Pertanyaan selanjutnya, sambung dia, kenapa harga minyak mentah naik, harga BBM dinaikkan. Tetapi ketika harga minyak turun, harganya tidak juga turun.
“Fungsi Pertamina sendiri, selain penugasan dari pemerintah, juga sisi bisnis. Kalau fungsi penugasan, BBM tidak lebih dari Rp5 ribu. Kemudian Pertamina menghitung dari harga produksi, distribusi dan lain-lain, itu Rp6 ribu. Itulah yang dinamakan subsidi. Pertamina menjual harga penugasan, tapi Pertamina juga tidak boleh dirugikan. Sehingga ditomboki Rp1000 dari APBN,” paparnya.
Masalahnya sekarang, kalau harga minyak turun, seharusnya Pertamina harus punya tanggung jawab sosial. Kalau harga minyak turun, ongkos energi masyarakat juga turun. Namun masalah selanjutnya adalah stok berlebih BBM. Karena Corona, konsumsi BBM menurun, sehingga stok lama berlimpah.

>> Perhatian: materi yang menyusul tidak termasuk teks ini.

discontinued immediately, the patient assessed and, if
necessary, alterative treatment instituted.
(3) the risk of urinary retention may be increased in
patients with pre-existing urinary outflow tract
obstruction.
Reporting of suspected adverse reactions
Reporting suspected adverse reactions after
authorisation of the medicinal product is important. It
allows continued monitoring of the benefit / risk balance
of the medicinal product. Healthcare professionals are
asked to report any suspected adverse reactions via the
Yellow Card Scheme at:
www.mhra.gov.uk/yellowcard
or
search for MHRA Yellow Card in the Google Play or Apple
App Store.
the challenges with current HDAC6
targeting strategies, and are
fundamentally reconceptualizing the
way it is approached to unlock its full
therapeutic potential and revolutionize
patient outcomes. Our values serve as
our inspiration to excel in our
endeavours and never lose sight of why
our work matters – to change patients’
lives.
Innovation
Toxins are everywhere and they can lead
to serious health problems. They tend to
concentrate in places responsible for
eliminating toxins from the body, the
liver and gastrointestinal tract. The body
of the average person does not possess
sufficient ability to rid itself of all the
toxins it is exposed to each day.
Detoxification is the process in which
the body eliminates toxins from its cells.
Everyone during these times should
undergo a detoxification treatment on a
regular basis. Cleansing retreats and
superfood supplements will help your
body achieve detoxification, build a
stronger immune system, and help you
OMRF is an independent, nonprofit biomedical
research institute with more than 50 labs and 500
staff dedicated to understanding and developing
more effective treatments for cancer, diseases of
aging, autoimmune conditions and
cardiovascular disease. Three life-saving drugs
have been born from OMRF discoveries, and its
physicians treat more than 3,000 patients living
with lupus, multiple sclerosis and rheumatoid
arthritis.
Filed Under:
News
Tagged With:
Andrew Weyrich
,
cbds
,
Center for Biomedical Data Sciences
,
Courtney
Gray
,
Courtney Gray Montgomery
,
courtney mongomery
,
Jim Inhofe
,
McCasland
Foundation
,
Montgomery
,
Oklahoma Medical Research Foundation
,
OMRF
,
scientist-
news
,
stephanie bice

“Lalu kalau mau beli, taruh di mana kalau stok dalam negeri masih melimpah. Di tambah lagi kalau stok itu dibeli pas harga tinggi. Apalagi Indonesia itu daya tampung energi BBM rendah. Kapasitas hanya 18 hari. Sementara luar negeri bisa sampai 6 bulan. Ada ‘lost opportunity‘ di sini. Buah simalakama,” jelasnya.